Velopharyngeal insufficiency may occur when the upper airway is structurally modified by excessive manipulation, which affects the position and height of the palate, including the uvula.24 Genc et al. had shown a higher incidence of velopharyngeal insufficiency in the pillar suture group than in the control group.7 However, our summated results showed no statistical significance in velopharyngeal insufficiency. The incidences of velopharyngeal insufficiency due to pillar suture in the included studies were rare and tonsillectomy alone could cause velopharyngeal insufficiency regardless of pillar suture.25 Therefore, it is difficult to determine the effect of pillar suture on velopharyngeal function.

The effect of pillar suture in tonsillectomy may be not only related to postoperative complications. Several studies have reported that pillar suturing with tonsillectomy is more effective than tonsillectomy alone in pediatric obstructive sleep apnea.26,27 As a treatment for pediatric obstructive sleep apnea, the success rate of adenotonsillectomy has been reported to vary from 59.8% to 82.9%.28–30 There are several other treatment options besides adenotonsillectomy in pediatric obstructive sleep apnea.31 However, a simple additional pillar suturing with tonsillectomy could effectively extend the airway in pediatric patients, which may be another advantage of this technique. If further research is carried out in the future, the effect of pillar suture on respiratory symptoms such as snoring and sleep apnea will also be systematically assessed.

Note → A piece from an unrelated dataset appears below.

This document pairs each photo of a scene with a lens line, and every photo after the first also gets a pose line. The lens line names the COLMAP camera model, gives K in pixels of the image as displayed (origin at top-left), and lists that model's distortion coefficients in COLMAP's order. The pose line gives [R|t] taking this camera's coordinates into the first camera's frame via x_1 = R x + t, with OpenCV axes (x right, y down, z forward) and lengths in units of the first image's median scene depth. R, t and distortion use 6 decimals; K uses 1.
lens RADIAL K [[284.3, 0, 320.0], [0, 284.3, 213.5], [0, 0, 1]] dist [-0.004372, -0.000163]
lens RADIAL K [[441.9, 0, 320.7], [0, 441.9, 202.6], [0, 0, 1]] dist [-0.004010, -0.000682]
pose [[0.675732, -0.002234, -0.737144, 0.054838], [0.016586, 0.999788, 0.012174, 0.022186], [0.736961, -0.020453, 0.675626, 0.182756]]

This study had several limitations. The number of studies was small because only randomized controlled trials were included. We did not differentiate between tonsillectomy methods, either cold dissection or cautery dissection, and all were included in the analysis. Most studies examined the effect of pillar suture on subjects by performing the same tonsillectomy method throughout, so meta-analysis was reasonable. In addition, there were differences in pillar suture types for each study. Catgut was the suture primarily used, but there were also studies that used polydioxanone or polyglactin 910. This could be a confounding factor in measuring the effect of pillar suture.

Conclusions

This meta-analysis demonstrates that pillar suture in conjunction with pediatric tonsillectomy increases postoperative edema, but reduces the incidence of primary and secondary postoperative bleeding. Postoperative pain was significantly reduced only in the subgroups comparing the effect of pillar suture in a single patient. However, because of the low number of included studies in each group, further studies are needed to confirm the pain-relieving effect of pillar suture. Palatal hematoma, palatal discomfort sensation, site infection, and velopharyngeal insufficiency showed no significant differences between the pillar suture and control groups.

Conflicts of interest

The authors declare no conflicts of interest.